> _The records_
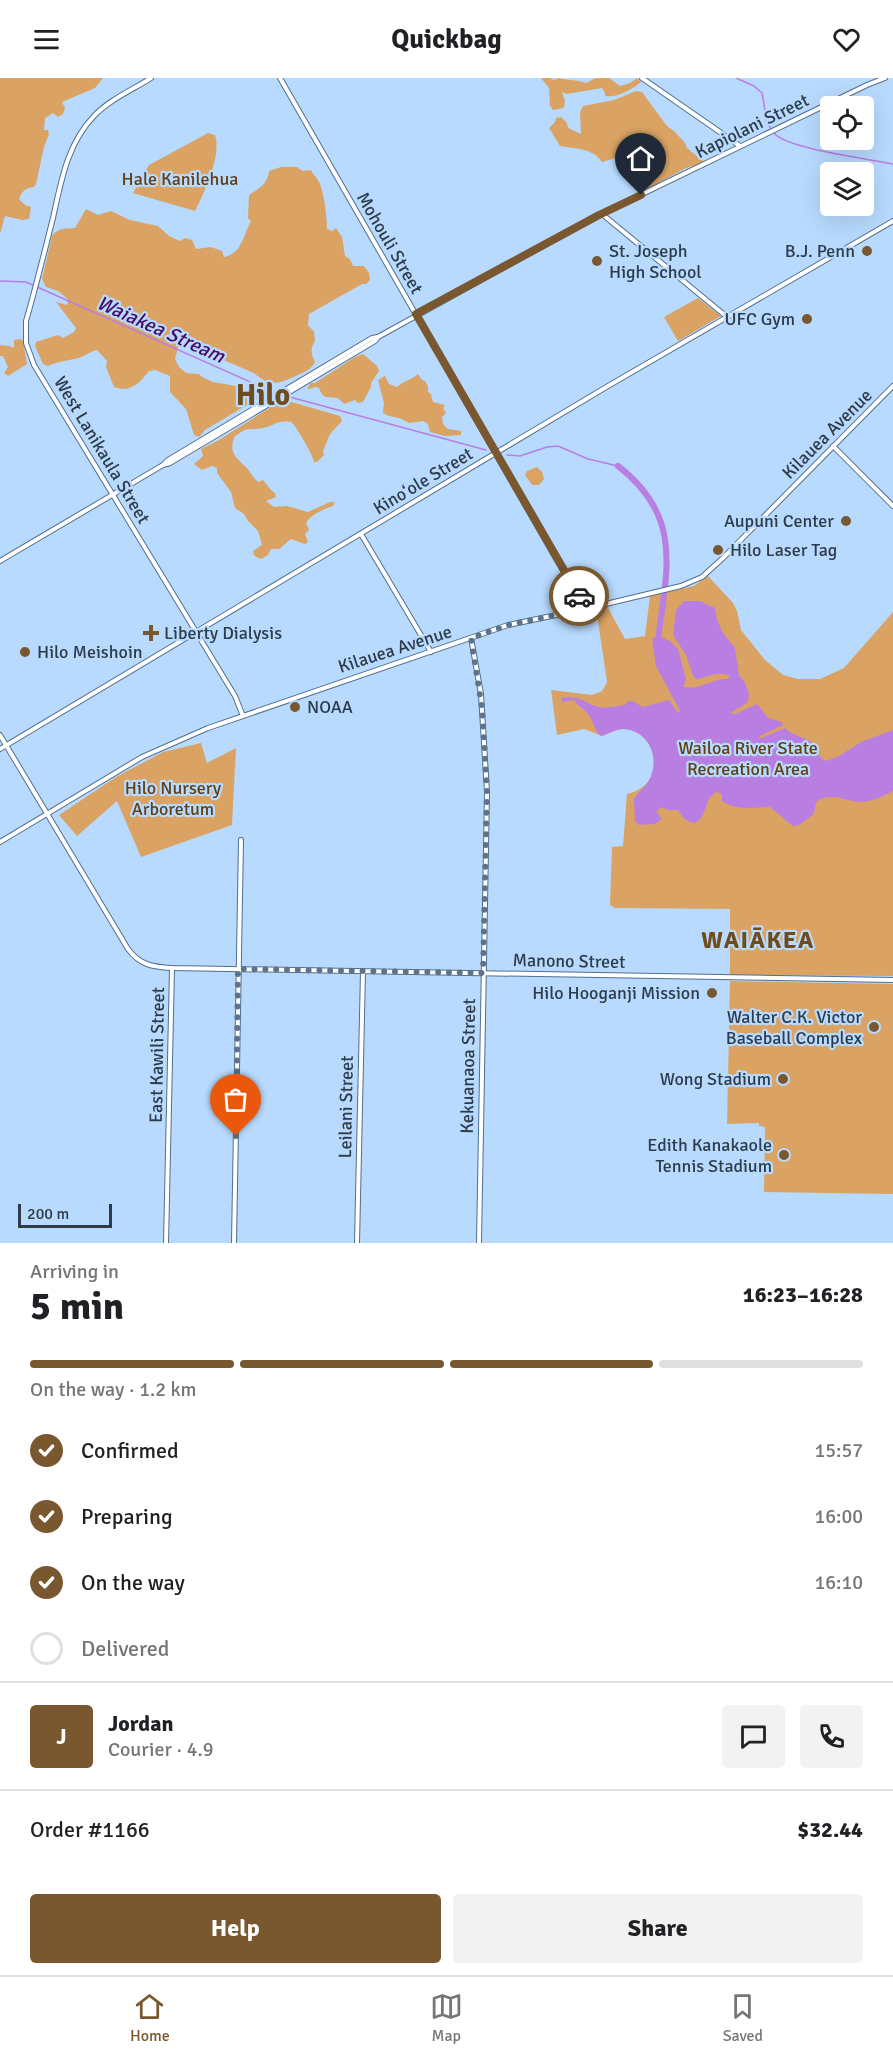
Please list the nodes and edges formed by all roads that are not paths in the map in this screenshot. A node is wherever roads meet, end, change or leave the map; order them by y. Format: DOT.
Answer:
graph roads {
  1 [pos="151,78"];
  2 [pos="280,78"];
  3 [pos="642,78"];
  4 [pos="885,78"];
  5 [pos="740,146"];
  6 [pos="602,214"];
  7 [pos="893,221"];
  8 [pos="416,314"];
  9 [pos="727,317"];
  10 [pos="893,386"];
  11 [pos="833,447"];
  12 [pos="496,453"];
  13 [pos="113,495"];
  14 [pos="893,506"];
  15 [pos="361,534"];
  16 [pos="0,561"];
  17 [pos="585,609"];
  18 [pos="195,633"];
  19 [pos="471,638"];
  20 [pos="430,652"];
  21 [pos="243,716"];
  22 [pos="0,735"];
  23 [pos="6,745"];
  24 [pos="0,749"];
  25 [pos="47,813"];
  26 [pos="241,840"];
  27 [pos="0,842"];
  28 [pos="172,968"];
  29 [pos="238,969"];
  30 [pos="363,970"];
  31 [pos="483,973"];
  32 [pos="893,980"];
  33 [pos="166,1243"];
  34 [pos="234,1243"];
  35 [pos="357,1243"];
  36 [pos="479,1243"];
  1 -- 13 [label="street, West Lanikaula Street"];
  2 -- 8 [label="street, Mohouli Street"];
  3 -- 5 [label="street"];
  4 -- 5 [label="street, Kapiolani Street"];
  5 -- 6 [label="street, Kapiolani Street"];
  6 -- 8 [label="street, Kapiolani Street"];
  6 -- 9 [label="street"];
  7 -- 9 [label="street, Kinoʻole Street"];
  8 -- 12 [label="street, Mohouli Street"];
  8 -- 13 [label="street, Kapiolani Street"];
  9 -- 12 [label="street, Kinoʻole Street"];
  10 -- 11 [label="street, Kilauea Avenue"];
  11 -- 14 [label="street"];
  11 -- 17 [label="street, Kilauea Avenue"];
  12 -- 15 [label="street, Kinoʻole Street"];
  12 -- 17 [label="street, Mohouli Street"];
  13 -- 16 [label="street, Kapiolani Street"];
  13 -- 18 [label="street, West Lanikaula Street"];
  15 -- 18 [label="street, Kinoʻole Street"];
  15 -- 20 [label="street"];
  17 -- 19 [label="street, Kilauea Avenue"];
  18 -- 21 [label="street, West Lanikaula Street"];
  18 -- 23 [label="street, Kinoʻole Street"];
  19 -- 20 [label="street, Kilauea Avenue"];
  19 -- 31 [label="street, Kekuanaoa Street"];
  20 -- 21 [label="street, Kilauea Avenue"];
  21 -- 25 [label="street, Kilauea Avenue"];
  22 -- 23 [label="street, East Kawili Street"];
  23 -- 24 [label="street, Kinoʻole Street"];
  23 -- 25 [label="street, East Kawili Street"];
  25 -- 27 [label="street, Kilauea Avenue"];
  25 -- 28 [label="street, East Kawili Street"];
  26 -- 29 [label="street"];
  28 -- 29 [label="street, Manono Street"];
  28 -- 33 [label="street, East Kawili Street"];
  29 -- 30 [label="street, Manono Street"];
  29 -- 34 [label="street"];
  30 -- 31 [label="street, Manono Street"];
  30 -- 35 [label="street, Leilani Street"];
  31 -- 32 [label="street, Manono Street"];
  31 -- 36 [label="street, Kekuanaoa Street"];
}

> _Directions_
Each line holding the word "Kekuanaoa" must be pulled from the records.

> _The completed task_
  19 -- 31 [label="street, Kekuanaoa Street"];
  31 -- 36 [label="street, Kekuanaoa Street"];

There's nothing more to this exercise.